Your copy should match the entries exactly, with no images carried over.

[Stored data entries]
════════
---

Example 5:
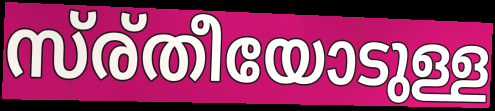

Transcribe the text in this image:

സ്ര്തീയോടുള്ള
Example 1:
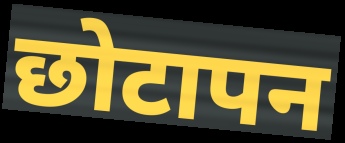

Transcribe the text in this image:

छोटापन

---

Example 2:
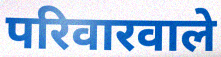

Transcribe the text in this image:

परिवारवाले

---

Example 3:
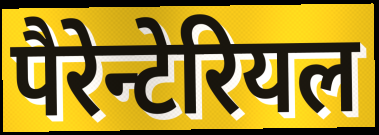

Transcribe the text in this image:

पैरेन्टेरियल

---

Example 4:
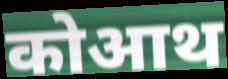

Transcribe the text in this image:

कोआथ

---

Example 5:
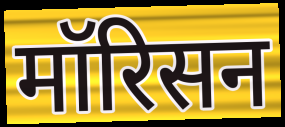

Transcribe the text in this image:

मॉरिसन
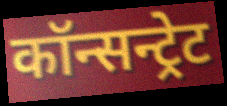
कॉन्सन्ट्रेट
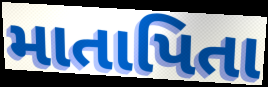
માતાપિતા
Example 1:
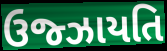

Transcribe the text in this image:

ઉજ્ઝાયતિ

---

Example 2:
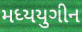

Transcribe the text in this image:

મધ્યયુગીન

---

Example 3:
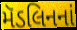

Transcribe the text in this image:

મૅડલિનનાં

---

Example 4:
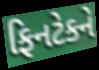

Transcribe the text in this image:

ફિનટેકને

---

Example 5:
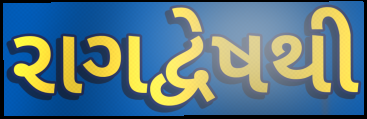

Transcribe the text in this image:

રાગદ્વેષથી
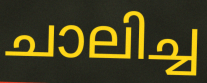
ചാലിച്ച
════════
Expected answer
---

Example 5:

Transcribe the text in this image:

സ്ര്തീയോടുള്ള
Example 1:

Transcribe the text in this image:

छोटापन

---

Example 2:

Transcribe the text in this image:

परिवारवाले

---

Example 3:

Transcribe the text in this image:

पैरेन्टेरियल

---

Example 4:

Transcribe the text in this image:

कोआथ

---

Example 5:

Transcribe the text in this image:

मॉरिसन
कॉन्सन्ट्रेट
માતાપિતા
Example 1:

Transcribe the text in this image:

ઉજ્ઝાયતિ

---

Example 2:

Transcribe the text in this image:

મધ્યયુગીન

---

Example 3:

Transcribe the text in this image:

મૅડલિનનાં

---

Example 4:

Transcribe the text in this image:

ફિનટેકને

---

Example 5:

Transcribe the text in this image:

રાગદ્વેષથી
ചാലിച്ച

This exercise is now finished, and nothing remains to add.